Berczy helped John Graves Simcoe establish a settlement north of York, called German Mills with his migrants under the German Land Company, which later became the town of Markham.

"William Berczy, co-founder of Toronto, along with his German Pioneers, cleared part of the townsite of York (Toronto), erected houses and a magazine, built 15 miles of Yonge street (Eglinton to Elgin Mills some without shoes) in addition to 30 miles of roads in Markham township and also cleared 24 miles of the Rouge river waterway for navigation."

Berczy built homes in York and Markham, including Russell Abbey in York.

Berczy painted. His two best-known pictures are a full-length portrait of the Mohawk chief Thayendanegea (Joseph Brant) (c. 1807) and a group portrait of the Woolsey Family (1809). Although best known for his portraits, he also carried out religious paintings and architectural work, including plans for the Anglican Christ Church Cathedral in Montreal in 1803, and was a surveyor.

Berczy travelled to New York City during the War of 1812 and was stranded when attempting to travel. He first stayed in Middlebury, Vermont, with friends, then to Albany, New York, then to New York City from which he planned to travel to England. He fell ill while in New York and died while in the care of friends. He was buried in an unmarked grave at Trinity Church as William Burksay. His wife moved in with her son William and died on September 18, 1839, in Sainte-Mélanie, Lower Canada. Berczy was also survived by his other son, Charles Albert Berczy.

==Legacy==
An elementary school in central Markham (Unionville) is named William Berczy Public School in his honour. The school, founded in 1967, has approximately 600 students in grades K–8. Also in honour of this founder, the then Town of Markham named one of its densely populated neighbourhoods after him, the Berczy Village. Berczy Creek is a tributary of the Rouge River in Markham. A bronze statue of Berczy will be situated in at Berczy Square, a park to be built at Berczy Village near Kennedy Road and 16th Avenue in Markham. Within Berczy Village is William Berczy Settlement Historical Cemetery.

William Berczy Boulevard is a major road from Major Mackenzie Drive to 16th Avenue in Berczy Village, Berczy Gate is a short street near Highway 7 and Ninth Line and Berczy Creek Way is a short road near 16th Avenue and Warden Avenue in Markham. In Toronto a roadway called Leader Lane was renamed from Berczy Lane. There is also Berczy Street in Aurora running next to the train station.

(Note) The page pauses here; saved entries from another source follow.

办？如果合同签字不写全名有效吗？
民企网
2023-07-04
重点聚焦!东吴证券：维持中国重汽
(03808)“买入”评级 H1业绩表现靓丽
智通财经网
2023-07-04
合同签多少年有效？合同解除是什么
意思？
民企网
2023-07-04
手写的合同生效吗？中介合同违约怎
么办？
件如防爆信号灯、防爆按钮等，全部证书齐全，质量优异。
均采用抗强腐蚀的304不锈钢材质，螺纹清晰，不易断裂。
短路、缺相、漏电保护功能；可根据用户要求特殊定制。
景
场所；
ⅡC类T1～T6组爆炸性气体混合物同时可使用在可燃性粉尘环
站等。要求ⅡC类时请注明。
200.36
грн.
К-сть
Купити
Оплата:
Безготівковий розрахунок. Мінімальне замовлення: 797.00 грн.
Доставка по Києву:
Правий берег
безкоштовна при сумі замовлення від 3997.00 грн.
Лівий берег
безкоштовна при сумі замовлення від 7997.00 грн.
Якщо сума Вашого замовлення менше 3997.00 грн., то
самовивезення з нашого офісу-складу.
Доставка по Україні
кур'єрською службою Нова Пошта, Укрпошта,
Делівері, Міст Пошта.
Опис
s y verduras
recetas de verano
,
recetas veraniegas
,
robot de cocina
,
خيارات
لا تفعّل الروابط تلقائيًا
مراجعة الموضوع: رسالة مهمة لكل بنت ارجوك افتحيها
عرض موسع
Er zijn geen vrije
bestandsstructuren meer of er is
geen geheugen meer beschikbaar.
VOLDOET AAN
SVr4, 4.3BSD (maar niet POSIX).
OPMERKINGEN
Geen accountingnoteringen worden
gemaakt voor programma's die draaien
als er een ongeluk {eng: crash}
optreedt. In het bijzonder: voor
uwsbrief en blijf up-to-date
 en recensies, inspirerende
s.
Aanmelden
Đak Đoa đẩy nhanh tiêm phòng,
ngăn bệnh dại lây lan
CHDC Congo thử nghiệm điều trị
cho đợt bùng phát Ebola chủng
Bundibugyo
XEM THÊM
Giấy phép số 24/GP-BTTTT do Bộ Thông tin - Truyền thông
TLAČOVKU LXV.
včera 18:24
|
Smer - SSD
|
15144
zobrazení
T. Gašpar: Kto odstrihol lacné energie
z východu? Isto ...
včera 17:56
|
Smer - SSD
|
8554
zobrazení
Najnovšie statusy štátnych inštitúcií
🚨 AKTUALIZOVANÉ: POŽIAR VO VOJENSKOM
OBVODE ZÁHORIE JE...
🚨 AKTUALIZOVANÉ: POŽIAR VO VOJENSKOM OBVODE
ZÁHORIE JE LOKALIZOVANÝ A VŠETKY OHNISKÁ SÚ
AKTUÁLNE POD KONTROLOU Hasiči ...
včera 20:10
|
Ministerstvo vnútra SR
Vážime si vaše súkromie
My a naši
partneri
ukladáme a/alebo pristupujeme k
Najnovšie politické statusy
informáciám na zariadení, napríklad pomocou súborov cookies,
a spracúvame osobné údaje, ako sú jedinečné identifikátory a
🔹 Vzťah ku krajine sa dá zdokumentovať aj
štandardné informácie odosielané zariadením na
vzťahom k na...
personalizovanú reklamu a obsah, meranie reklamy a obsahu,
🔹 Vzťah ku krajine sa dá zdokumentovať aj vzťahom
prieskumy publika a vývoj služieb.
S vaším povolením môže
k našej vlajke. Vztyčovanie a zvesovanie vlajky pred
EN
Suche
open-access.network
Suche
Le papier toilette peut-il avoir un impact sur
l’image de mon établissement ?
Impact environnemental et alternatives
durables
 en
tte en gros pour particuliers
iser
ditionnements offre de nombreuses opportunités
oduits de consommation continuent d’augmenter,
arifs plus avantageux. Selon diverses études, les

Berczy Park is a small park located behind the Gooderham Building at Front Street and Wellington Street in Toronto, Ontario. The park had been vacant for many decades and once used as a parking lot after the buildings on the site were demolished. A tree-lined city park emerged after the late 1980s and has undergone renovations from 2015 to 2016.

Berczy Street Park and Berczy Street are found in Barrie, Ontario. Berczy-Strasse is a street named for him in Wallerstein, Bavaria.

In 2016, Berczy was named a National Historic Person.

===In fiction===
Berczy is the subject of John Steffler's biographical novel (Gaspereau Press, 2015).